Simonetta and amicus curiae Schroeter Goldmark & Bender argue foreseeability is relevant to determining the existence of a duty. In his briefing to the Court of Appeals, Simonetta argued that foreseeability of the injury created the duty to warn. This argument was squarely rejected in the Court of Appeals opinion: “Foreseeability does not create a duty but sets limits once a duty is established.” Simonetta, 137 Wn. App. at 23 n.2. Once this initial determination of legal duty is made, the jury’s function is to decide the foreseeable range of danger therefore limiting the scope of that duty. We agree with the Court of Appeals’ finding on this point and focus our analysis on the duty to warn as part of the reasonable care inquiry. Restatement (Second) of Torts § 388(c).

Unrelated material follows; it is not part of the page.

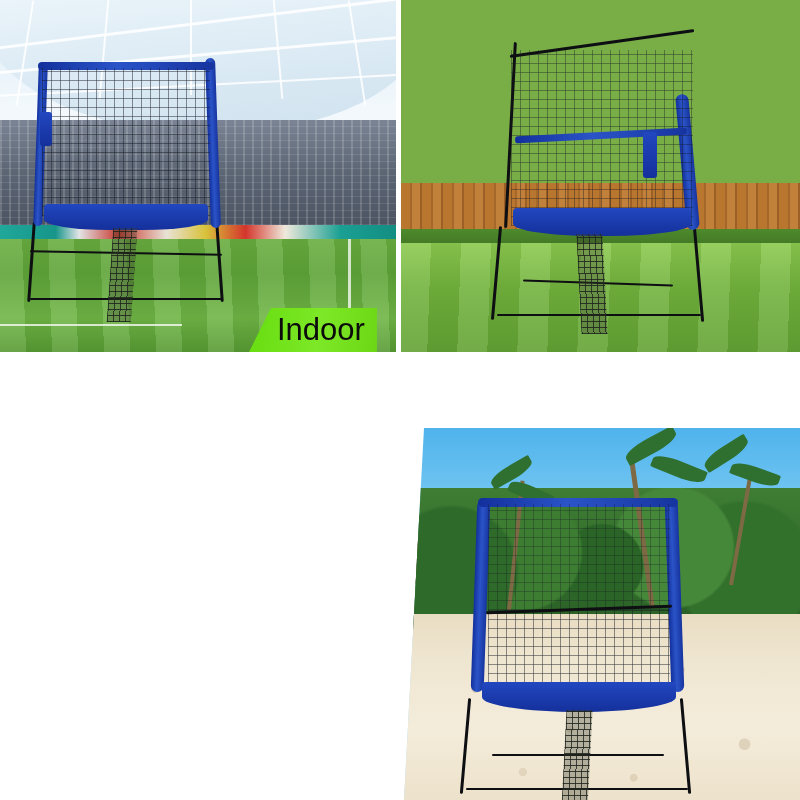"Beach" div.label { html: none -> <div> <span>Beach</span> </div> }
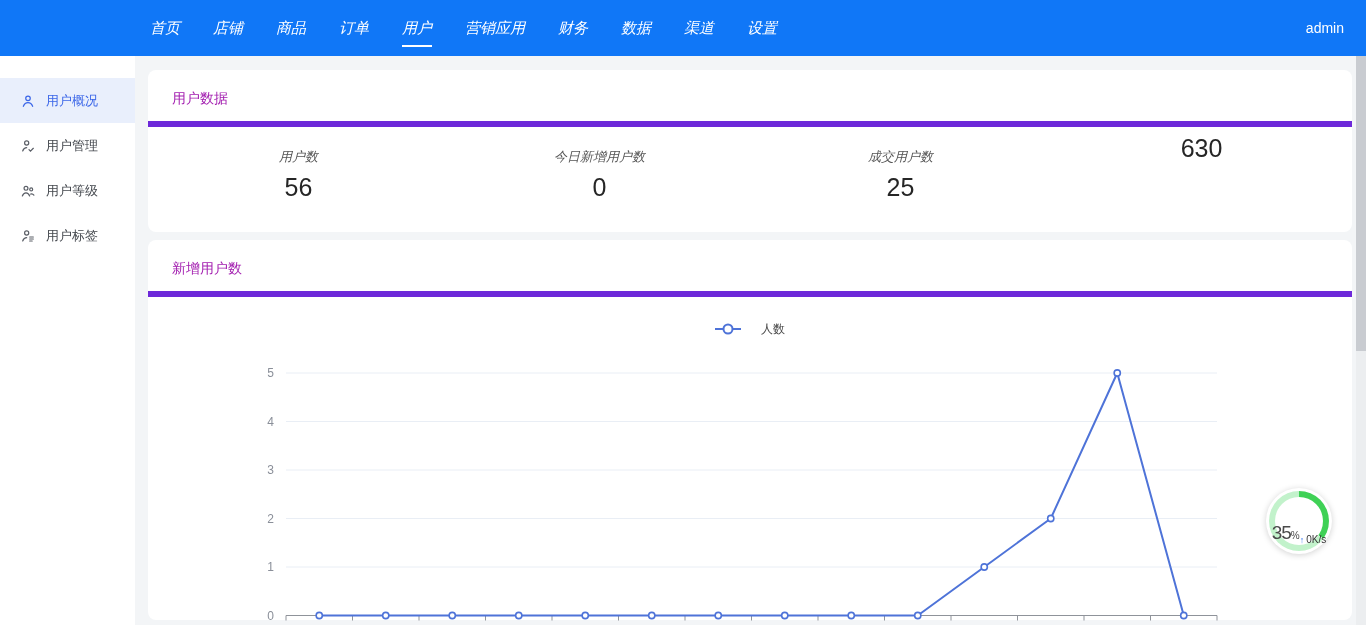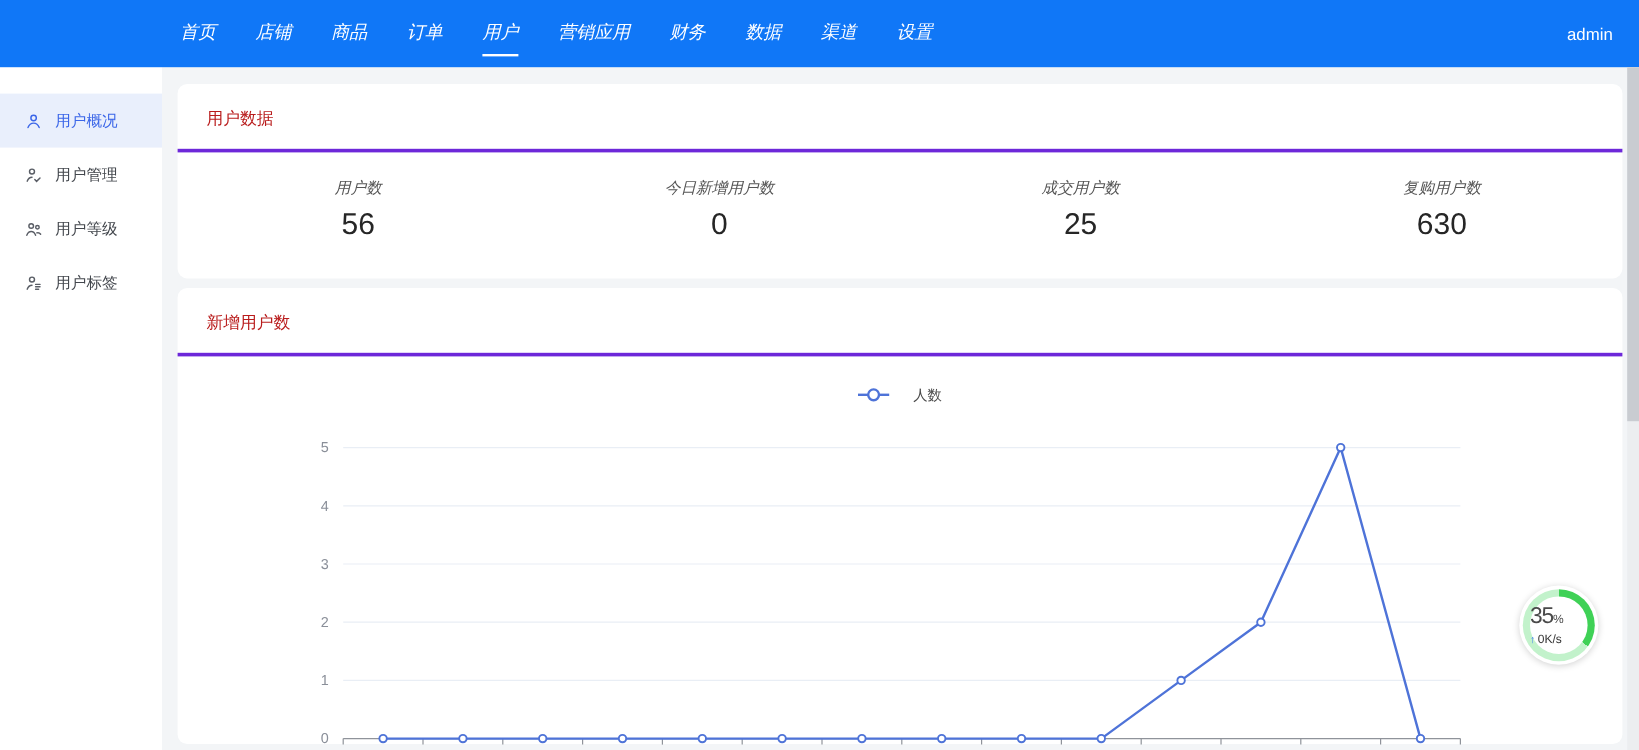"用户数据" .card-title { border-bottom: 3px solid #6d28d9 -> 6px solid #6d28d9; color: #b91c1c -> #a21caf }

We decline to determine whether the evaporator and/or asbestos insulation may he classified as “component parts,” a term included in the definition of a “product” under RCW 7.72.010(3). This has no bearing on the conclusion that common law imposes the duty to warn of the hazards of a product only on parties in the chain of distribution of the hazardous product.
Section 402A reads as follows:
Special Liability of Seller of Product for Physical Harm to User or Consumer
(1) One who sells any product in a defective condition unreasonably dangerous to the user or consumer or to his property is subject to liability for physical harm thereby caused to the ultimate user or consumer, or to his property, if
(a) the seller is engaged in the business of selling such a product, and
(b) it is expected to and does reach the user or consumer without substantial change in the condition in which it is sold.

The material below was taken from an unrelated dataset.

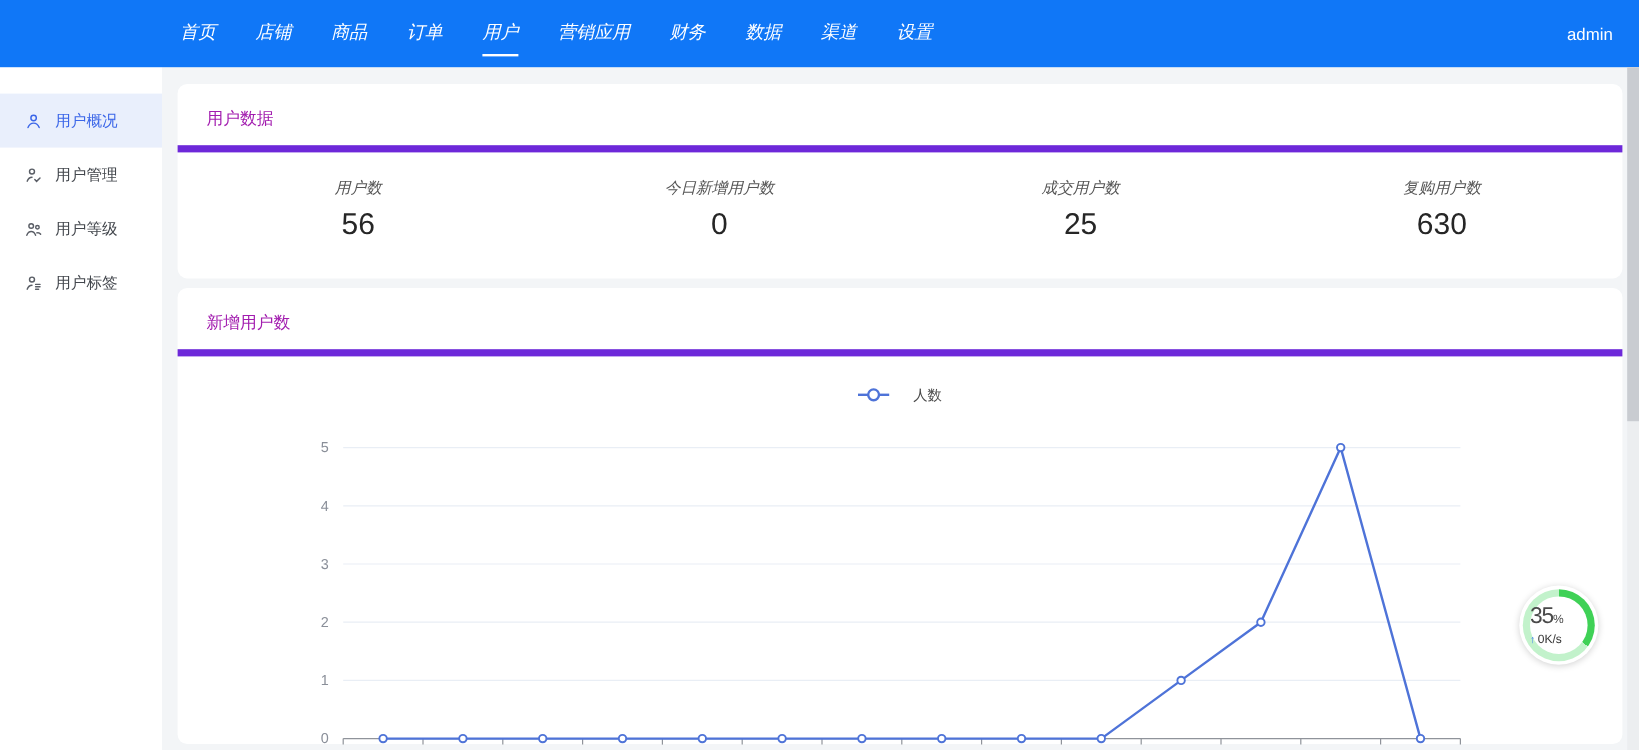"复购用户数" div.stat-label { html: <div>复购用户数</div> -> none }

*355(2) The rule stated in Subsection (1) applies although
(a) the seller has exercised all possible care in the preparation and sale of his product, and
(b) the user or consumer has not bought the product from or entered into any contractual relation with the seller.
Comments i, k, and p relate to design claims, and comments h and j relate to warning claims. Comment h states in relevant part, “A product is not in a defective condition when it is safe for normal handling and consumption. . . . Where, however, [the seller] has reason to anticipate that danger may result from a particular use, ... he may be required to give adequate warning of the danger (see cmt. j), and a product sold without such warning is in a defective condition.” Comment j states in relevant part, “Directions or warning. In order to *356prevent the product from being unreasonably dangerous [even though faultlessly made], the seller may be required to give directions or warning, on the container, as to its use.”
Such a finding is supported by the policies underlying imposition of strict liability:
On whatever theory, the justification for the strict liability has been said to be that the seller, by marketing his product for use and consumption, has undertaken and assumed a special responsibility toward any member of the consuming public who may be injured by it; that the public has the right to and does expect, in the case of products which it needs and for which it is forced to rely upon the seller, that reputable sellers will stand behind their goods; that public policy demands that the burden of accidental injuries caused by products intended for consumption be placed upon those who market them, and be treated as a cost of production against which liability insurance can be obtained; and that the consumer of such products is entitled to the maximum of protection at the hands of someone, and the proper persons to afford it are those who market the products.
Restatement (Second) of Torts § 402A cmt. c. None of these interests support imposing strict liability on Viad, who had no control over the type of insulation the navy would choose and derived no revenue from sales of asbestos-containing products. See Rastelli v. Goodyear Tire & Rubber Co., 79 N.Y.2d 289, 591 N.E.2d 222, 582 N.Y.S.2d 373 (1992) (holding tire manufacturer Goodyear not required to warn about inherent dangers in another manufacturer’s multipiece rim when Goodyear produced a sound product compatible for use with 24 different models of rims; Goodyear had no control over the production of the rim, had no role in placing the rim in the stream of commerce, and derived no benefit from its sale).